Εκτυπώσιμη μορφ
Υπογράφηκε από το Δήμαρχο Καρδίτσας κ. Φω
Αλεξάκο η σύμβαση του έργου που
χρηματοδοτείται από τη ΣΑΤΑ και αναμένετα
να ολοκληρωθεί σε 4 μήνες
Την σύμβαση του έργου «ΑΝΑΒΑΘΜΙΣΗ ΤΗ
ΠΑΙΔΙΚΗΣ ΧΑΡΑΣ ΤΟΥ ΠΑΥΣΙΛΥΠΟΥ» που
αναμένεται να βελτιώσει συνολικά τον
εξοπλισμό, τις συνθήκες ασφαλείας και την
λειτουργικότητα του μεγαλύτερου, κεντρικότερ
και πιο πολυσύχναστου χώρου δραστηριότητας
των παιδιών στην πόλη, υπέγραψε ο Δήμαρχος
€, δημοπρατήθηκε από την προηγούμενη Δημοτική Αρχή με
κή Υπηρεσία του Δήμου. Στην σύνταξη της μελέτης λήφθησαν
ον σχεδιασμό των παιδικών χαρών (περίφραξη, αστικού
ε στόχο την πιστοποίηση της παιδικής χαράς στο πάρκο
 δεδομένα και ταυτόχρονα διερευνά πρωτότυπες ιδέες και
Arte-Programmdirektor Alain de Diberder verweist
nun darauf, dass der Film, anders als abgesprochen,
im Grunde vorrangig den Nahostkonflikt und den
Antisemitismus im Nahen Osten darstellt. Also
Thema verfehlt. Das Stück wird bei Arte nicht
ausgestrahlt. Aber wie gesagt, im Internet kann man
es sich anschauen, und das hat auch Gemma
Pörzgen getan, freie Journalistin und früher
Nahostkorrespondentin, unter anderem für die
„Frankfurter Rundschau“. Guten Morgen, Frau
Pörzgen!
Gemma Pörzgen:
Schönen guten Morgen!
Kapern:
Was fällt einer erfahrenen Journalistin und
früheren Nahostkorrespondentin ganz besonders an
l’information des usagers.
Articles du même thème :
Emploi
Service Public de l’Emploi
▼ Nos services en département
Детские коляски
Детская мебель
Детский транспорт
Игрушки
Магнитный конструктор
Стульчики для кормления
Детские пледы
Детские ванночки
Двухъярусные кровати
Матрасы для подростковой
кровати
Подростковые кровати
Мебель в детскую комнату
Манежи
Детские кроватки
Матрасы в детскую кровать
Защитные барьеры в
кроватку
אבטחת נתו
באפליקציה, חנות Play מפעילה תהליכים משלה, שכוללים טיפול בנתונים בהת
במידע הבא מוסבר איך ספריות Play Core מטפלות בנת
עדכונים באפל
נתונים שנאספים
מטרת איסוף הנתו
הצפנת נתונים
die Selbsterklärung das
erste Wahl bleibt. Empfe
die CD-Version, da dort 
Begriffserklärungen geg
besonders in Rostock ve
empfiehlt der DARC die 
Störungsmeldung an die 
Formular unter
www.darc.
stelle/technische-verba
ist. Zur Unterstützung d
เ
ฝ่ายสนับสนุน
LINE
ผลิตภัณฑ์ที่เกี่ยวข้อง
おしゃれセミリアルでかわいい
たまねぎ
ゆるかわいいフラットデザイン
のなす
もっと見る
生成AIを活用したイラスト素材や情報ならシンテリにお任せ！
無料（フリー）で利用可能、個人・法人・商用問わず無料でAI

### AIM OF THE TASK
Could you change "Pörzgen" to "Poerzgen" throughout the records and return every line with nothing else altered?

### ANSWER FOR THE TASK
Εκτυπώσιμη μορφ
Υπογράφηκε από το Δήμαρχο Καρδίτσας κ. Φω
Αλεξάκο η σύμβαση του έργου που
χρηματοδοτείται από τη ΣΑΤΑ και αναμένετα
να ολοκληρωθεί σε 4 μήνες
Την σύμβαση του έργου «ΑΝΑΒΑΘΜΙΣΗ ΤΗ
ΠΑΙΔΙΚΗΣ ΧΑΡΑΣ ΤΟΥ ΠΑΥΣΙΛΥΠΟΥ» που
αναμένεται να βελτιώσει συνολικά τον
εξοπλισμό, τις συνθήκες ασφαλείας και την
λειτουργικότητα του μεγαλύτερου, κεντρικότερ
και πιο πολυσύχναστου χώρου δραστηριότητας
των παιδιών στην πόλη, υπέγραψε ο Δήμαρχος
€, δημοπρατήθηκε από την προηγούμενη Δημοτική Αρχή με
κή Υπηρεσία του Δήμου. Στην σύνταξη της μελέτης λήφθησαν
ον σχεδιασμό των παιδικών χαρών (περίφραξη, αστικού
ε στόχο την πιστοποίηση της παιδικής χαράς στο πάρκο
 δεδομένα και ταυτόχρονα διερευνά πρωτότυπες ιδέες και
Arte-Programmdirektor Alain de Diberder verweist
nun darauf, dass der Film, anders als abgesprochen,
im Grunde vorrangig den Nahostkonflikt und den
Antisemitismus im Nahen Osten darstellt. Also
Thema verfehlt. Das Stück wird bei Arte nicht
ausgestrahlt. Aber wie gesagt, im Internet kann man
es sich anschauen, und das hat auch Gemma
Poerzgen getan, freie Journalistin und früher
Nahostkorrespondentin, unter anderem für die
„Frankfurter Rundschau“. Guten Morgen, Frau
Poerzgen!
Gemma Poerzgen:
Schönen guten Morgen!
Kapern:
Was fällt einer erfahrenen Journalistin und
früheren Nahostkorrespondentin ganz besonders an
l’information des usagers.
Articles du même thème :
Emploi
Service Public de l’Emploi
▼ Nos services en département
Детские коляски
Детская мебель
Детский транспорт
Игрушки
Магнитный конструктор
Стульчики для кормления
Детские пледы
Детские ванночки
Двухъярусные кровати
Матрасы для подростковой
кровати
Подростковые кровати
Мебель в детскую комнату
Манежи
Детские кроватки
Матрасы в детскую кровать
Защитные барьеры в
кроватку
אבטחת נתו
באפליקציה, חנות Play מפעילה תהליכים משלה, שכוללים טיפול בנתונים בהת
במידע הבא מוסבר איך ספריות Play Core מטפלות בנת
עדכונים באפל
נתונים שנאספים
מטרת איסוף הנתו
הצפנת נתונים
die Selbsterklärung das
erste Wahl bleibt. Empfe
die CD-Version, da dort 
Begriffserklärungen geg
besonders in Rostock ve
empfiehlt der DARC die 
Störungsmeldung an die 
Formular unter
www.darc.
stelle/technische-verba
ist. Zur Unterstützung d
เ
ฝ่ายสนับสนุน
LINE
ผลิตภัณฑ์ที่เกี่ยวข้อง
おしゃれセミリアルでかわいい
たまねぎ
ゆるかわいいフラットデザイン
のなす
もっと見る
生成AIを活用したイラスト素材や情報ならシンテリにお任せ！
無料（フリー）で利用可能、個人・法人・商用問わず無料でAI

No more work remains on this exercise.